§ Exercise aim
Could you rewrite the forum thread below, starting with "It depends on" and going on through "the historical archive?", substituting "examples" for "case studies"?

>> Start Document section

Open mcolemann opened 3 years ago
Hydrator doesn't do that currently, but that would be a good option to add potentially. If you need to do it now you can use twarc's conversation
command.
Thank you very much! Is twarc compatible with the .csv files from the Hydrator?
It depends on what you are doing. Do you want to get all the conversation threads in the CSV file you generated?
Actually I am trying to identify some good case studies for the conversation threads. I have 33 .csv files (each around 300-500MB) and I would like to reconstruct all the threads (to better identify the case studies). Do you know how I can do this?
Do you have access to the Academic Research product track, which allows searching the historical archive?
In theory it ought to be possible if you extract the tweet ids from your CSVs into a file e.g ids.txt
. And then run twarc conversations ids.txt --archive conversations.json
to collect all the threads. It could take a while depending on the sizes of the threads you encounter. But these are all questions for the twarc issue tracker I guess.

>> End Document section
>> Start Records provided

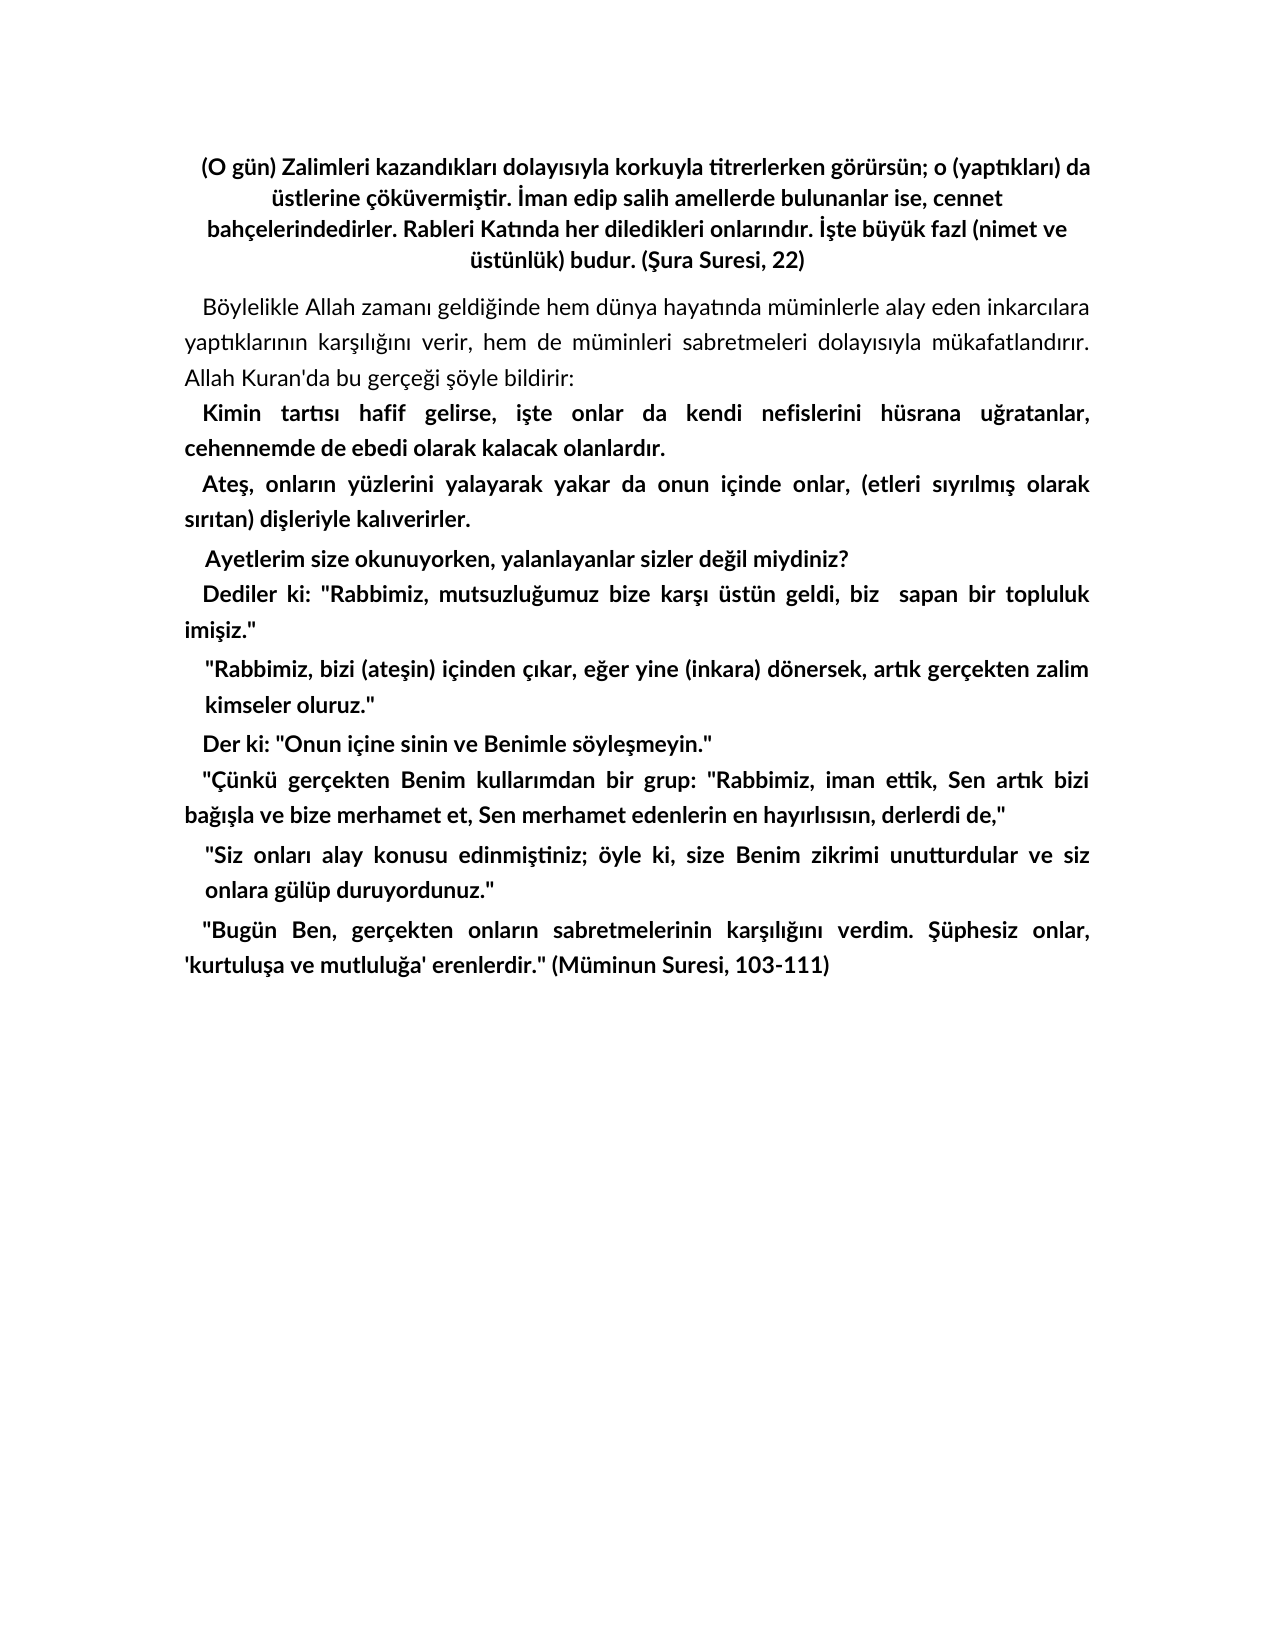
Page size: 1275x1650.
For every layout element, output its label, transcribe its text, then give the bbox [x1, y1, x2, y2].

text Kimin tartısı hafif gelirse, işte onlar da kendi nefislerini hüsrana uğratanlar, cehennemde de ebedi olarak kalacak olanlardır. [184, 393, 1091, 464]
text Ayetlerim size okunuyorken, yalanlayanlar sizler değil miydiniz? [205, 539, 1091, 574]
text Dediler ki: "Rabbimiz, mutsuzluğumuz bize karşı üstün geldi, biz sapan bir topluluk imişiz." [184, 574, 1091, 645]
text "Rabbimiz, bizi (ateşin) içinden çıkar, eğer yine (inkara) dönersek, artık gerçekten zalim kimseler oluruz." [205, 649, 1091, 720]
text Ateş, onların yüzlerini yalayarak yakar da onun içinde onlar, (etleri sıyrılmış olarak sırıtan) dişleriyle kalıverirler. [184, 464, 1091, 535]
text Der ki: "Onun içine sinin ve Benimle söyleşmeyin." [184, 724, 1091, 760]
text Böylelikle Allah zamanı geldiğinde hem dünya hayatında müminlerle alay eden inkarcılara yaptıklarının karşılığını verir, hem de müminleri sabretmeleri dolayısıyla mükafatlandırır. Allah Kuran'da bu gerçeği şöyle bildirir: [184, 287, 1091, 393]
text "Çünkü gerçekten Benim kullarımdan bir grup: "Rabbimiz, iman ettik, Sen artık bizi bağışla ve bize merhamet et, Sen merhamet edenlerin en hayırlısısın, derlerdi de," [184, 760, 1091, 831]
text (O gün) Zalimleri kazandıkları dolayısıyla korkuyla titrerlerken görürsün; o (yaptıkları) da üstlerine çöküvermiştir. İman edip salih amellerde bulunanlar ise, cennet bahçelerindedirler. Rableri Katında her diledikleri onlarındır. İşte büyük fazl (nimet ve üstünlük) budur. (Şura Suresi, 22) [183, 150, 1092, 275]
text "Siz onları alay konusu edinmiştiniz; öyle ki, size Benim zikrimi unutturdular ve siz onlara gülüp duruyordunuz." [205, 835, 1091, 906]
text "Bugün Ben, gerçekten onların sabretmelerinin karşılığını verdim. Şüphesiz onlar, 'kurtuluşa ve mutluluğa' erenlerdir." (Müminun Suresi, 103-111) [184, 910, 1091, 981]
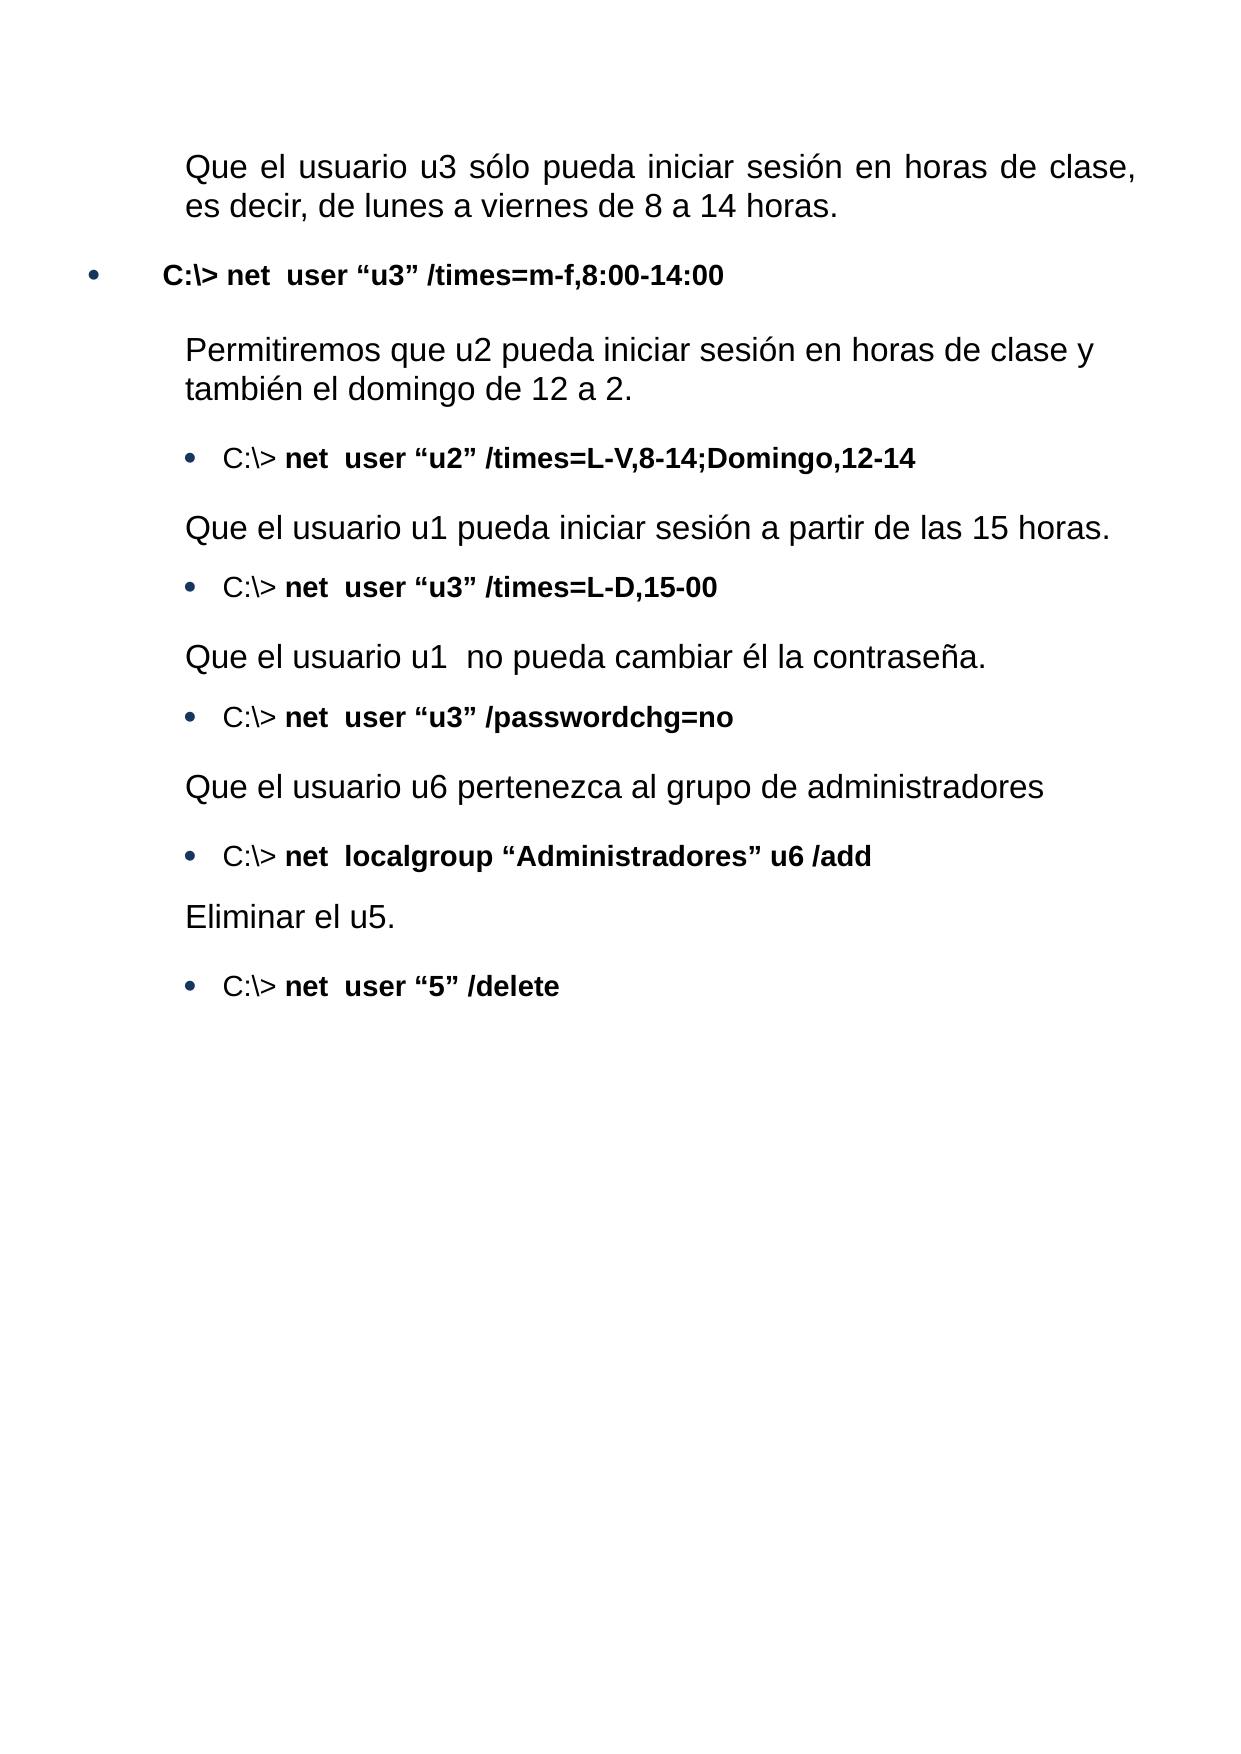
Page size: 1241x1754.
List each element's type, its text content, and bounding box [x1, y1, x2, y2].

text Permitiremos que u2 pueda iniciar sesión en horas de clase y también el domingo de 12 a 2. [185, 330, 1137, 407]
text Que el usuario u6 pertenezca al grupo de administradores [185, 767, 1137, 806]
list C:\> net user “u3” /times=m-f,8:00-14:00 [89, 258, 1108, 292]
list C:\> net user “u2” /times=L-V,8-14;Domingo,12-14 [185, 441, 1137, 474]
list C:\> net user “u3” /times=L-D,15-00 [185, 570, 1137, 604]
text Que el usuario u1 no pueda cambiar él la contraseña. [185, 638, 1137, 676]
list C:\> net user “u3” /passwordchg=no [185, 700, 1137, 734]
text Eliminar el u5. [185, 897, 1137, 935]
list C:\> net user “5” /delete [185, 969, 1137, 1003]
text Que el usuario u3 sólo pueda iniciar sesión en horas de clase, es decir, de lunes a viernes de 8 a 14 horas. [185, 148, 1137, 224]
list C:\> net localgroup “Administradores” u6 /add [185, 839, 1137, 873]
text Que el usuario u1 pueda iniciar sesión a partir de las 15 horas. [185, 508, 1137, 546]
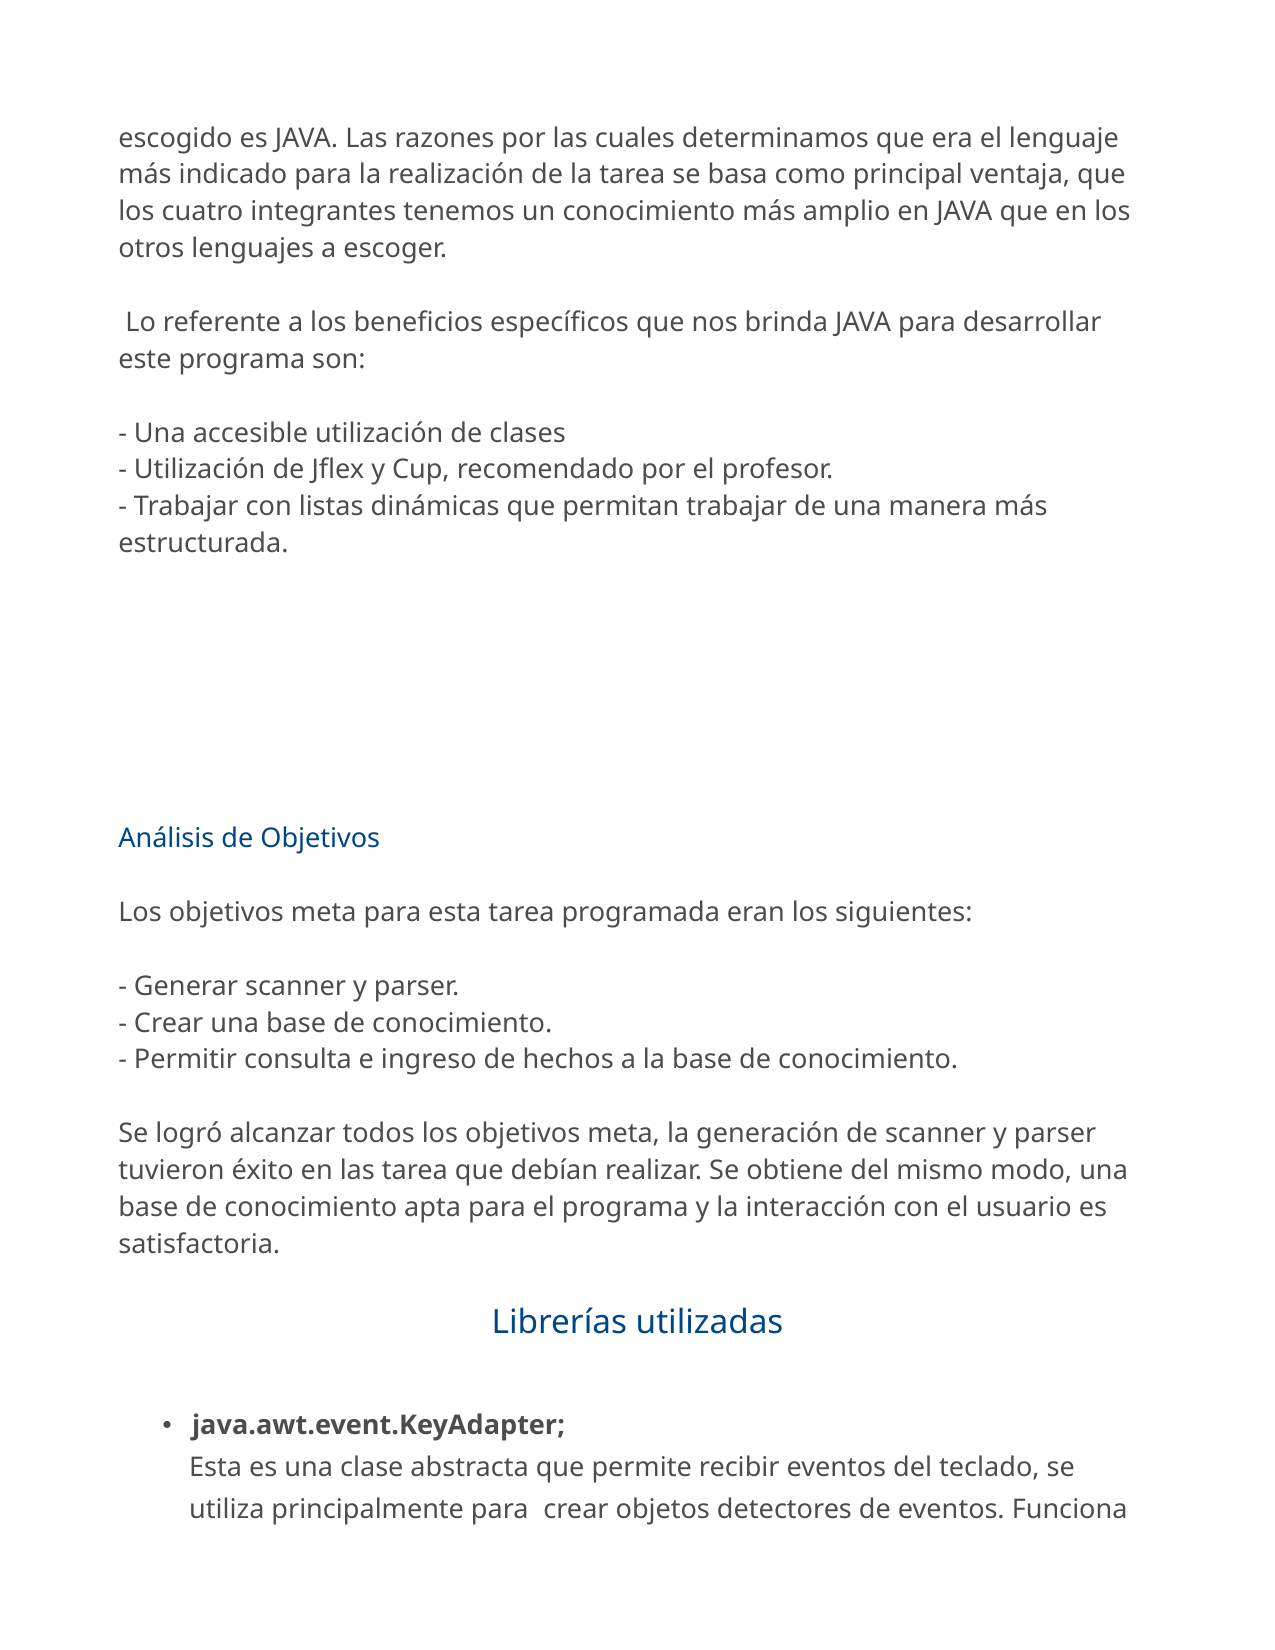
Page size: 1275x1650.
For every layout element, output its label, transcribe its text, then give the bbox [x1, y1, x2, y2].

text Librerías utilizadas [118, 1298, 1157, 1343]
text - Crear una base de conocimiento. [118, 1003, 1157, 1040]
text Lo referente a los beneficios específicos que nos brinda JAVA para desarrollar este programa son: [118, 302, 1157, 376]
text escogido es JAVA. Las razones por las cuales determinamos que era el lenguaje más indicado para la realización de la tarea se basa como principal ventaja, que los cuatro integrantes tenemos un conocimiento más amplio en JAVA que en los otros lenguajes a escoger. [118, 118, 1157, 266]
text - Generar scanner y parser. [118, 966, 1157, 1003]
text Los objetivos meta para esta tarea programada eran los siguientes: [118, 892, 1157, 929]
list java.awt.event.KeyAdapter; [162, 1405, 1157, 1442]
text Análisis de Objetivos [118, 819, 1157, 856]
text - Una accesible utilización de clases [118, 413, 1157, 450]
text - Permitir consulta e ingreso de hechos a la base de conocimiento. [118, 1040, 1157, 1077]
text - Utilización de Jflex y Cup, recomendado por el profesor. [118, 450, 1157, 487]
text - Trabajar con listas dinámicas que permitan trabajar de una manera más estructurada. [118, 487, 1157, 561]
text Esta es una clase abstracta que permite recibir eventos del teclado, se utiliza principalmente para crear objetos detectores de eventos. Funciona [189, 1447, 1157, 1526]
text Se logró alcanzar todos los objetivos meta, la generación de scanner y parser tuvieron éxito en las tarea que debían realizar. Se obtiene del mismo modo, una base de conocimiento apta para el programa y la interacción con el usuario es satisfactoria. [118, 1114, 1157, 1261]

>> End Records provided

§ Output below
It depends on what you are doing. Do you want to get all the conversation threads in the CSV file you generated?
Actually I am trying to identify some good examples for the conversation threads. I have 33 .csv files (each around 300-500MB) and I would like to reconstruct all the threads (to better identify the examples). Do you know how I can do this?
Do you have access to the Academic Research product track, which allows searching the historical archive?